Her hands were still over her face. He set his hands on her shoulders, passing one of them in front of her, and turned her. But she did not take her hands away or lift her head.

“It is what happens when one person sends no messages at all and the other sends all the wrong messages,” he said. “No communication takes place.”

She said nothing.

“I decided to wait three years,” he said. “I thought that perhaps in that time your love for him would have cooled and it would seem the reasonable thing to do to marry me. I was not going to try to force your feelings. I thought that perhaps you would grow to care for me if I treated you kindly. Circumstances kept me away the year before last and last year. This year I came.”

She nodded.

“I have loved you every moment of every day for five years,” he said. “I have lived for this visit. I have lived on hope. I do not know what I will do if that hope is finally killed. I will not know how to live without it.”

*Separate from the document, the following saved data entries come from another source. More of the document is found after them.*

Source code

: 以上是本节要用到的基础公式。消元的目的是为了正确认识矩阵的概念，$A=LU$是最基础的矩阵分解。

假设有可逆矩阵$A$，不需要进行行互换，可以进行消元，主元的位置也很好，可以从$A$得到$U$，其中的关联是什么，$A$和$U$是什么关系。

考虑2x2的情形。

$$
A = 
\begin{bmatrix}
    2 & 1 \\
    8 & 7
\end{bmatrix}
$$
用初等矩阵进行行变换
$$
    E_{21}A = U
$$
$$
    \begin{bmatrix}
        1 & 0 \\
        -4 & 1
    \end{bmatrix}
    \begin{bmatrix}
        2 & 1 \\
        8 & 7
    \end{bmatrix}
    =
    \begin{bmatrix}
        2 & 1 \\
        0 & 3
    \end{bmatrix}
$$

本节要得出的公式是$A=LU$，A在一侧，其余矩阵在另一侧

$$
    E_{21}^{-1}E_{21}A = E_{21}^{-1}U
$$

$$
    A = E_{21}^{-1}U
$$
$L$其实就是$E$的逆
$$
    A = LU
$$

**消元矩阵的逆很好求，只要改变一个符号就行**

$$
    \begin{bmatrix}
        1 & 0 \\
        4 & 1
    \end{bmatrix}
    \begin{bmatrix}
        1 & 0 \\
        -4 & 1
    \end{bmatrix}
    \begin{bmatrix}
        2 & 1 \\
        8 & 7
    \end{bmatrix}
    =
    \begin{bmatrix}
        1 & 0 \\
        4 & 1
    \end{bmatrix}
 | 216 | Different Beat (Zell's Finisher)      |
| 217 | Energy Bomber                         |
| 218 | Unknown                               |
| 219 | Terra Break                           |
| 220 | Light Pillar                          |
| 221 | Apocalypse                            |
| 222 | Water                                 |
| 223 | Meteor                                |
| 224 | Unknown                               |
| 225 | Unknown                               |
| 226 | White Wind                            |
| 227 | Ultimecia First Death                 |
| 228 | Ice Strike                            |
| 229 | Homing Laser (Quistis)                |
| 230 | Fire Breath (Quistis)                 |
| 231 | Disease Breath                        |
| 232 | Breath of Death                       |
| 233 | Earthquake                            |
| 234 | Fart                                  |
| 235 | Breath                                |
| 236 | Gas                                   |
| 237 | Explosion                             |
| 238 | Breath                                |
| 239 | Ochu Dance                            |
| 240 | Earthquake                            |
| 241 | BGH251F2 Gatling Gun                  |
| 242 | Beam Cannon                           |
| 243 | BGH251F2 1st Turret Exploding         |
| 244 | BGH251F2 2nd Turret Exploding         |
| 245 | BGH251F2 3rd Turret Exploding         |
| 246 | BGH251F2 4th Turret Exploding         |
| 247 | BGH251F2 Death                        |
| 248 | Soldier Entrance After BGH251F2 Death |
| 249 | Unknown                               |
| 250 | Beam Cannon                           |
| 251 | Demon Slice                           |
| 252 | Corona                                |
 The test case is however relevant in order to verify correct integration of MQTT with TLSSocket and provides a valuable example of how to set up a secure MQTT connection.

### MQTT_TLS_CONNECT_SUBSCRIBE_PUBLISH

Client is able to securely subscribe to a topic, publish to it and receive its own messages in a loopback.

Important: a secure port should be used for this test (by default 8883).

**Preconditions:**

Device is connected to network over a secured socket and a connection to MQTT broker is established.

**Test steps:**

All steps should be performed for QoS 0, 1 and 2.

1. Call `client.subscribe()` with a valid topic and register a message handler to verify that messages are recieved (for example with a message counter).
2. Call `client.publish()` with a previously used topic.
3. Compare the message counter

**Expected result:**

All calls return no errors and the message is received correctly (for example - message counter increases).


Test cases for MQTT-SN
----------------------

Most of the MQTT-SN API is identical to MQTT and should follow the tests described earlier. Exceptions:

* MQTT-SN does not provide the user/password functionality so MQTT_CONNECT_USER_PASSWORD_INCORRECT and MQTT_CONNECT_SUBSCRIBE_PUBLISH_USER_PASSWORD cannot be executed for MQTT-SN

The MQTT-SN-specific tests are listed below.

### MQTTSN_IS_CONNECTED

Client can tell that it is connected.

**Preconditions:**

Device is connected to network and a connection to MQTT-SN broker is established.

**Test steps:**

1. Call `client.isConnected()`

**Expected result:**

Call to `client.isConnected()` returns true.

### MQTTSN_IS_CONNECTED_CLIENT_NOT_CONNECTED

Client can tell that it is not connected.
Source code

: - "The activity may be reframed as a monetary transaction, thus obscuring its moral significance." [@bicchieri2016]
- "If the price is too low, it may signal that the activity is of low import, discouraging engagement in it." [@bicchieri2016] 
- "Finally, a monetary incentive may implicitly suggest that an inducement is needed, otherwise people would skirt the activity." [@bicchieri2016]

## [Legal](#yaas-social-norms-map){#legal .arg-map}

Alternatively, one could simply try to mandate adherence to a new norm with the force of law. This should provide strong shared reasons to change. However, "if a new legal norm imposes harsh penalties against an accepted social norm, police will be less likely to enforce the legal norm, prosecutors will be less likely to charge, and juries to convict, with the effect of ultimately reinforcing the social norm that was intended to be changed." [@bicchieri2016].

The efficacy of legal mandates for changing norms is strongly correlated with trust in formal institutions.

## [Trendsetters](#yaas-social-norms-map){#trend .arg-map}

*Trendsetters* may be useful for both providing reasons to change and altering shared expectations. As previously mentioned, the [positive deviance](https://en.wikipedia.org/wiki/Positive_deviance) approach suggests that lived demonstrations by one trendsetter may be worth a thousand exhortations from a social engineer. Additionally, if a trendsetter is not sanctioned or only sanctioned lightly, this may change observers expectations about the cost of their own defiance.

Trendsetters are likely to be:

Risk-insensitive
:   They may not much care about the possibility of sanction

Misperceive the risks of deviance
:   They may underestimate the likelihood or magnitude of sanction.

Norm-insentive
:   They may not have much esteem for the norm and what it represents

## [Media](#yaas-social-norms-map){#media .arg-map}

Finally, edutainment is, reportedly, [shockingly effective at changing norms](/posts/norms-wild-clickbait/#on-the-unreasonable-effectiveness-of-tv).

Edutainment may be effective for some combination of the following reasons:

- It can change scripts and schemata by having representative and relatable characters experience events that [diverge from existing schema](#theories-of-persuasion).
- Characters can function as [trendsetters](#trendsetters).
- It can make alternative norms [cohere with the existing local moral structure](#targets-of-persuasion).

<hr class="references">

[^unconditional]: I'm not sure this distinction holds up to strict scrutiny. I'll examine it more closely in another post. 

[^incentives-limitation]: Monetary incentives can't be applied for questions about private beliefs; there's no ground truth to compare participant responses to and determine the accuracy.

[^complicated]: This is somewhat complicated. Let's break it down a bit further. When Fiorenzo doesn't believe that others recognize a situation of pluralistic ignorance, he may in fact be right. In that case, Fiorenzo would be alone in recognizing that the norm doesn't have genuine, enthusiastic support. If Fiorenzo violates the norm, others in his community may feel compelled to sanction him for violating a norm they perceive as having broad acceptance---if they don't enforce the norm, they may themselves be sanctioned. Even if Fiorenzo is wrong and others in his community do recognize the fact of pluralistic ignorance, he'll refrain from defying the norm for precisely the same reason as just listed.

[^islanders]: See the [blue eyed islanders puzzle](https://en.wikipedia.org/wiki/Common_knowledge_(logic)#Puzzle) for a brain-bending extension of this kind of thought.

“You were so cold,” she said. “Always so very cold. I never understood why I loved you.”

He clasped her wrists and drew her hands away from her face. She lifted it to look into his, and now that look in her eyes was naked and unmistakable yearning.

“Not always,” he said. “You must remember that night, Katherine. You cannot have forgotten. That was the real me. I had burst past the barriers of my training. And this is the real me. I have never talked like this. It is incredibly difficult. Perhaps that is why I spent all of yesterday carving spoons, until I finally produced that sorry specimen. It still seemed easier to do than talking.” He laughed suddenly, more with nervousness than happiness.

“Oh,” she said, her eyes widening, “I have never seen you smile before.”

But he could not hold the smile. “I must ask it once again,” he said. “The last time I will ask, Katherine, I promise. Will you marry me? Please will you marry me? Not because it is the sensible thing to do. Not because it will be an escape from this place—this place is actually rather lovely. And not because you have needs or because you want children. But because I am offering my heart? Will you?”